An ongoing dialogue on HIV/AIDS, infectious diseases,
July 23rd, 2012
IAS-USA HIV Guidelines Updated
With the International AIDS Conference in Washington just starting, the International Antiviral (ahem) Society-USA has revised its HIV treatment guidelines, updating the 2010 version.
As has been the case for several years now, it’s published in JAMA and also available on the IAS-USA web site.
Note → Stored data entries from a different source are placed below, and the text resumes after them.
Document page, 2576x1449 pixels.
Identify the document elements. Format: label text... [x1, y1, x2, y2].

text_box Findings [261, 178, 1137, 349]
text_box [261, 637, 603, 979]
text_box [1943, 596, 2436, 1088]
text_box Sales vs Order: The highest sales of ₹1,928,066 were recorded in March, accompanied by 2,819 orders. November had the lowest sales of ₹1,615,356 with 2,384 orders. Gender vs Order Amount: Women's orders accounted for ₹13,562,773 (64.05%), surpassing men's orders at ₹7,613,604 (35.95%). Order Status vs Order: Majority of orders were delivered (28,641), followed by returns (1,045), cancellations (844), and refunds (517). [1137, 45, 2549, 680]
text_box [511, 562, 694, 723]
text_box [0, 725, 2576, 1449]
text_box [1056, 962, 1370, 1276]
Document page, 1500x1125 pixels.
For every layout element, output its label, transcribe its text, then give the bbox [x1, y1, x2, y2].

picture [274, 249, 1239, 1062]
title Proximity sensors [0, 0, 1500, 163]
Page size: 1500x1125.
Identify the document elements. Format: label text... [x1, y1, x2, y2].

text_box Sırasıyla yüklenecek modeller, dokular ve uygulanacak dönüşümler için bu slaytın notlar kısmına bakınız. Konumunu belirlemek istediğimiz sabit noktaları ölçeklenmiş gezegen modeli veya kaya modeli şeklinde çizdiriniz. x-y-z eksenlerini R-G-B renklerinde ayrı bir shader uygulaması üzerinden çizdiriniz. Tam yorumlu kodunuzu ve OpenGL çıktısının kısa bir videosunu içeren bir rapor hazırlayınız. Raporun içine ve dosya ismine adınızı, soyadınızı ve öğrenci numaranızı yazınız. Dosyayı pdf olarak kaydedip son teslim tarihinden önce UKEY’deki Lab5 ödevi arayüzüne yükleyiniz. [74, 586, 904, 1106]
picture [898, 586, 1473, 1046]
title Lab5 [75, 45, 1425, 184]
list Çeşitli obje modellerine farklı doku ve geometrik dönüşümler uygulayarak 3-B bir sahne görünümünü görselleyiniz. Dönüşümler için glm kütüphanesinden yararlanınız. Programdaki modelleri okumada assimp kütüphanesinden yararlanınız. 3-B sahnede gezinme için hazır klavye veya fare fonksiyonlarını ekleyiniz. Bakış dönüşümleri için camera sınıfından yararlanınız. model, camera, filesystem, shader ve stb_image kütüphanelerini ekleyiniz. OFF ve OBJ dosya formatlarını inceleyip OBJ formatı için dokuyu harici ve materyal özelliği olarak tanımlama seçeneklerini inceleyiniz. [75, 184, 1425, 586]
It’s a well written, evidence-driven summary of the current state of HIV treatment, with a highly respected authorship group, headed again this time by Melanie Thompson.
It is more fully covered by Abbie Zuger on Journal Watch: AIDS Clinical Care, but some medical highlights:
- HIV treatment recommended for all, with the possible exception of HIV controllers and long-term nonprogressors.
- They have shifted towards listing full regimens rather than “NRTI pair + key third drug”.
- Some abacavir/3TC-based regimens have moved into the “Recommended” category, provided the HLA-B*5701 is negative and the HIV RNA is < 100,000 cop/mL.
- Tenofovir/FTC/elvitegravir/cobicistat (“Quad”) is listed as an alternative treatment, with an acknowledgment that this treatment is not yet approved.
- There’s a section on PrEP with tenofovir/FTC.
- Viral load and CD4 monitoring can be reduced to twice-yearly in clinically stable patients. (Of course you don’t need to measure CD4 at all once someone is stable on treatment — see here for an explanation.)
- There’s a box nicely summarizing all the changes since the 2010 version.
Now for the non-medical summary:
- The “USA” part of IAS-USA is to distinguish this from the other IAS, which is still called the International AIDS Society.
- Abbreviation for “integrase inhibitors”? InSTIs, which is hard to type, but not nearly as hard as iPrEx.
- If you want to target the areas of controversy in the field that nonetheless deserve some sort of comment — timing of HIV therapy with HCV, abacavir and CVD, use of therapeutic drug monitoring, etc — simply do a search on the word “might.” Guidelines writers love that word when the data are inconclusive.
Finally, lots of the the IAS-USA content is similar to what’s in the DHHS Guidelines — I’m a panel member on that one, and some people have been/are a panel member on both. One might (there it is again) wonder why two such entities are necessary, but I for one value the slightly different perspectives.